イタリアで開催中の第83回ベネチア国際映画祭(12日まで)で現地時間7日、実写映画「ルックバック」(9月11日公開)の是枝裕和監督やダブル主演の出口夏希、蒔田彩珠らが公式会見に登場した。

 同映画祭の最高賞である金獅子賞を競うコンペティション部門に選出された同作。

是枝監督は原作漫画との出会いについて「漫画が出版されてすぐ、2021年ぐらい」と回想。「(コロナ禍で)自分が関わっている映画が非常事態に陥り、(自らに)価値があるのかを考えざるを得なくなった時にこの作品と出会った。覚悟を問われ背中を押されたような、『もう一度映画を作ってみよう』という強い気持ちが自分の中によみがえってくる出会いでした」と明かした。

 作中では漫画家を目指す少女2人の姿を描く。是枝監督は“音”にこだわったそうで「描く音が非常にためらいながら弱々しい音を立ててたペンが、やがて迷いなく力強い音を出して変化していく。漫画がどういう風に作られ、出来上がっていって、時代とともに変わっていくのか。作品の2人の成長を通して描けたことがとても大きな意味があったかなと思います」と振り返った。
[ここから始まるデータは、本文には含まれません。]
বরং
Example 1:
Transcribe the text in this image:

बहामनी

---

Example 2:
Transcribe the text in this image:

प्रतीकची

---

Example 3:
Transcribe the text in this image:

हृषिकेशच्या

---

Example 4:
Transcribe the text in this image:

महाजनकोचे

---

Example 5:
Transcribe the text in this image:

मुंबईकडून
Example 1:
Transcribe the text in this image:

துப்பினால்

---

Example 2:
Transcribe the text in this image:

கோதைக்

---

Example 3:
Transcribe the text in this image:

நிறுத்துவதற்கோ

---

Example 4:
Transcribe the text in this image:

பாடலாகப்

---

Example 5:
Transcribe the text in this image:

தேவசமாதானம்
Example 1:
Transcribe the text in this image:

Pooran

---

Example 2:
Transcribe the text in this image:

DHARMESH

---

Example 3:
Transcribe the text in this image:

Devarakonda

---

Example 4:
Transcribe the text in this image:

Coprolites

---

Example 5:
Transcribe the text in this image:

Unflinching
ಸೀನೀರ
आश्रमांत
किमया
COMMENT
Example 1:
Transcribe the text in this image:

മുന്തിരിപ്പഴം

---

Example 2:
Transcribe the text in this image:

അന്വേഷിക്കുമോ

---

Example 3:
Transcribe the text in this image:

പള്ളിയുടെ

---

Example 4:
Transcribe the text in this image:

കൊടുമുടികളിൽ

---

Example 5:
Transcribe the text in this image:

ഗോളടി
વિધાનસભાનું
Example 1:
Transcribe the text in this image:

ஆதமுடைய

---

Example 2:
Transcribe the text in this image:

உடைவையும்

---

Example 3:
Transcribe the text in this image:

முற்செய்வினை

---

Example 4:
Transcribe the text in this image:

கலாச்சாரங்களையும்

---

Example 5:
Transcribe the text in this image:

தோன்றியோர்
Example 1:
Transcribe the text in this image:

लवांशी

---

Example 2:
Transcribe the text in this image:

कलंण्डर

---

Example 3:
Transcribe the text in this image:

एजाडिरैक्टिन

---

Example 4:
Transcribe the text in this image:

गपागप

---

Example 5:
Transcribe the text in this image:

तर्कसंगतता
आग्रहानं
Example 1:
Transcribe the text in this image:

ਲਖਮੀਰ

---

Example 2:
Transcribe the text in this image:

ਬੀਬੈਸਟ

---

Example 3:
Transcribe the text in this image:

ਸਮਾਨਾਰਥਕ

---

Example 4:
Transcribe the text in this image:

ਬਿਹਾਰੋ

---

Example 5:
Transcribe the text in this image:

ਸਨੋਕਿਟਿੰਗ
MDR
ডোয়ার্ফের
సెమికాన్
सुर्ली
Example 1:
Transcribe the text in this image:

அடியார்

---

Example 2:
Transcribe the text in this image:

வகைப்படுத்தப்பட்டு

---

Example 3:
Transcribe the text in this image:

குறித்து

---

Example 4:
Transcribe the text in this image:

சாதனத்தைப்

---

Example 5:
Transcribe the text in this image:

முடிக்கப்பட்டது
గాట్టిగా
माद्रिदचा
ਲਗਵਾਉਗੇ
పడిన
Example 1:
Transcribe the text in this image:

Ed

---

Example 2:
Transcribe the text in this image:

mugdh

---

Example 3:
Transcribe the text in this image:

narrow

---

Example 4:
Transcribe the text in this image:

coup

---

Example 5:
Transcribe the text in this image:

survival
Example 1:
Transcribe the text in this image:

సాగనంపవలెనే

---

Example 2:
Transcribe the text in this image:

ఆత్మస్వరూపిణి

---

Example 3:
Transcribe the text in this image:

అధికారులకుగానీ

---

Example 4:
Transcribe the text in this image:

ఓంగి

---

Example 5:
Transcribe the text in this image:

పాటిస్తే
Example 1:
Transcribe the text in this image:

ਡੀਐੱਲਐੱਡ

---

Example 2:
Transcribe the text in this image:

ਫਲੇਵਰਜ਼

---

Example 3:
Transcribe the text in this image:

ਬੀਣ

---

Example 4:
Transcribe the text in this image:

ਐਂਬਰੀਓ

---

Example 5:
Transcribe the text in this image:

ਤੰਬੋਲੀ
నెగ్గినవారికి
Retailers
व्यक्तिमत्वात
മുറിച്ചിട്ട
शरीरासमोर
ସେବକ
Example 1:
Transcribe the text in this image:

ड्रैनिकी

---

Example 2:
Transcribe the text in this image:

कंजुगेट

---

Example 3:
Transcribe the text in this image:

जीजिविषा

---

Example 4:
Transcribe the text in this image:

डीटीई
 秋田・にかほ市を舞台にした今作。蒔田は「あまり聞き馴染みのない方言だったので、時間をかけて練習しました」と苦悩を告白。一方で「お昼ご飯のケータリングに、たまにラーメンカーが来てくれて、監督が最前列に並んでいました。そういう光景が私は好きでした(笑)」と現場での微笑ましいエピソードも明かした。
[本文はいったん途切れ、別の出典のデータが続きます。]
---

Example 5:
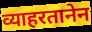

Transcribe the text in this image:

व्याहरतानेन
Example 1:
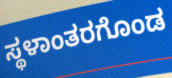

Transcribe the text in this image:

ಸ್ಥಳಾಂತರಗೊಂಡ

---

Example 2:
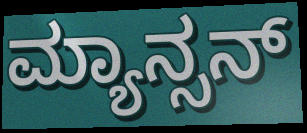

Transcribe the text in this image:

ಮ್ಯಾನ್ಸನ್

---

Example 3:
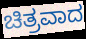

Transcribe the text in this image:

ಚಿತ್ರವಾದ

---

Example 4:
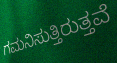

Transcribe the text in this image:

ಗಮನಿಸುತ್ತಿರುತ್ತವೆ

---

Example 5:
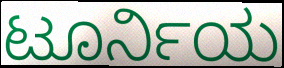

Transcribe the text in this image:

ಟೂರ್ನಿಯ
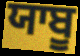
ਯਾਬੂ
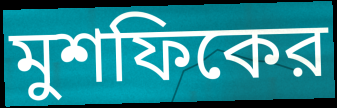
মুশফিকের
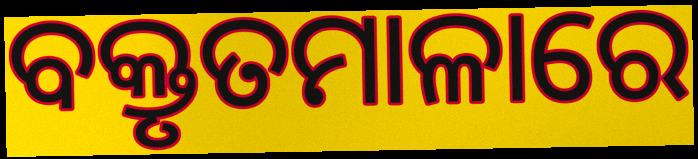
ବକ୍ତୃତମାଳାରେ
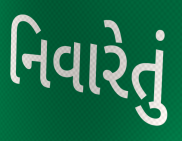
નિવારેતું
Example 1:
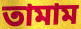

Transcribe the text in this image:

তামাম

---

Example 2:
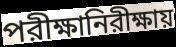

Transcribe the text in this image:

পরীক্ষানিরীক্ষায়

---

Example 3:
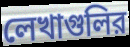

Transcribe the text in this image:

লেখাগুলির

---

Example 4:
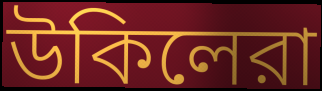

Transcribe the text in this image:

উকিলেরা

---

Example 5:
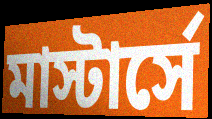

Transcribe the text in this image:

মাস্টার্সে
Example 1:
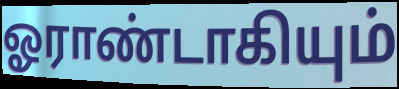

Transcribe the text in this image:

ஓராண்டாகியும்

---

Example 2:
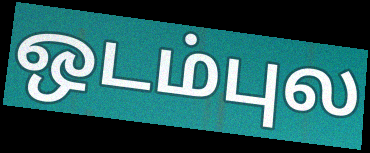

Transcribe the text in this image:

ஒடம்புல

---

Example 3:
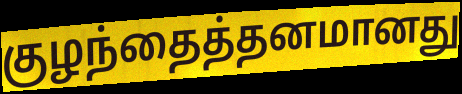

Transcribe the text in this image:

குழந்தைத்தனமானது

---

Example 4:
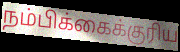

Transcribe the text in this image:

நம்பிக்கைக்குரிய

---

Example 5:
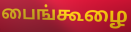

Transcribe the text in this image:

பைங்கூழை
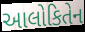
આલોકિતેન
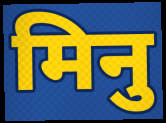
मिनु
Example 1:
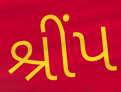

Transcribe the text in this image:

શ્રીંપ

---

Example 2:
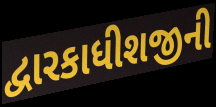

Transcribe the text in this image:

દ્વારકાધીશજીની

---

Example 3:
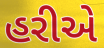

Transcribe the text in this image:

હરીએ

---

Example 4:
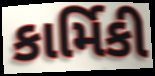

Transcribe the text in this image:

કાર્મિકી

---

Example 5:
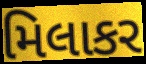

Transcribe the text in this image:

મિલાકર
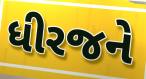
ધીરજને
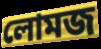
লোমজ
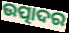
ଉତ୍ପାଦର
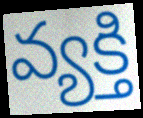
వ్యక్తి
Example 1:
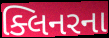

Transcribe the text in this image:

ક્લિનરના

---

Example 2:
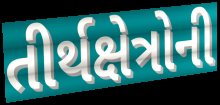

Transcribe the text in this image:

તીર્થક્ષેત્રોની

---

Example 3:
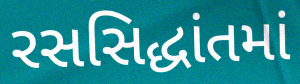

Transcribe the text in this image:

રસસિદ્ધાંતમાં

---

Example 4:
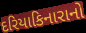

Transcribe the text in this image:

દરિયાકિનારાનો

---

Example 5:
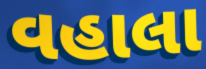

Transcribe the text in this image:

વહાલા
 出口は作中で漫画を描くことに苦戦したそうで、「大人になってから絵を描く機会が本当にない。

マメができて手が痛く、すごく大変だったのを覚えています」と回想。撮影で楽しかったことについては「秋田に住んで生活しているような感じだったんですけど、みんなでスイカ割りしたり、花火したり、撮影じゃないところなんですけど、すごく楽しい夏の思い出になりました」と笑顔を見せた。
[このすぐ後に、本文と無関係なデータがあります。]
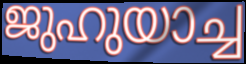
ജുഹുയാച്ച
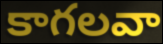
కాగలవా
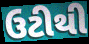
ઉટીથી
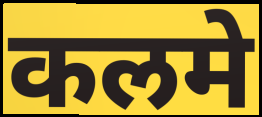
कलमे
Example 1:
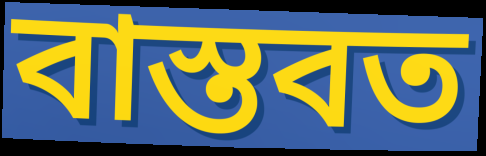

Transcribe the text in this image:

বাস্তবত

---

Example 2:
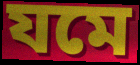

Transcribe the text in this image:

যমে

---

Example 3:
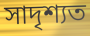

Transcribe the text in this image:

সাদৃশ্যত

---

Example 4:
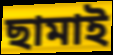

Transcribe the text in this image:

ছামাই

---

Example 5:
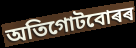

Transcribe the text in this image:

অতিগোটবোৰৰ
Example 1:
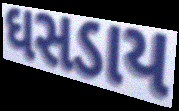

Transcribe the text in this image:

ઘસડાય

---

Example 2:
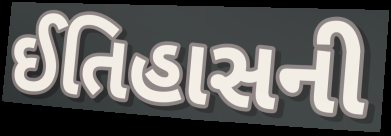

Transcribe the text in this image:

ઈતિહાસની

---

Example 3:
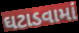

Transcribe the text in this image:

ઘટાડવામાં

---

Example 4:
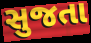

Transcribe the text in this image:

સુજતા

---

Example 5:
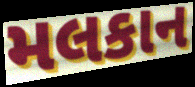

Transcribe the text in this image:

મલકાન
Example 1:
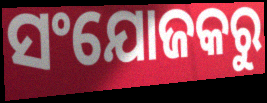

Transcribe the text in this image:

ସଂଯୋଜକରୁ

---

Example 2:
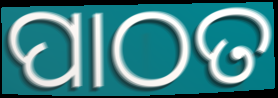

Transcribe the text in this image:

ପାଠତ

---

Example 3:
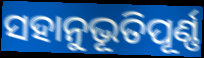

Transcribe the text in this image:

ସହାନୁଭୂତିପୂର୍ଣ୍ଣ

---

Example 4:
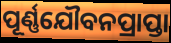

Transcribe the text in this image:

ପୂର୍ଣ୍ଣଯୌବନପ୍ରାପ୍ତା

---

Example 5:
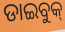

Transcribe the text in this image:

ଡାଇବୁକ୍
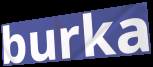
burka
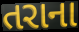
તરાના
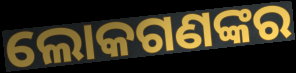
ଲୋକଗଣଙ୍କର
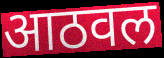
आठवल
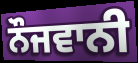
ਨੌਜਵਾਨੀ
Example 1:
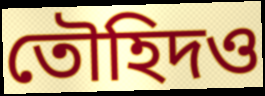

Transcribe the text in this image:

তৌহিদও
 今作は、藤本タツキ氏の同名漫画が原作。漫画への思いでつながった2人の少女の青春の日々と運命を分かつ出来事が描かれる。2024年に公開されたアニメ映画は大ヒットを記録しており、今作にも注目が集まる。是枝監督作品としては、デビュー作「幻の光」(1995年)、「三度目の殺人」(2017年)、「真実」(2019年)に続いて4度目の同部門出品で、現地時間12日に授賞式が行われる。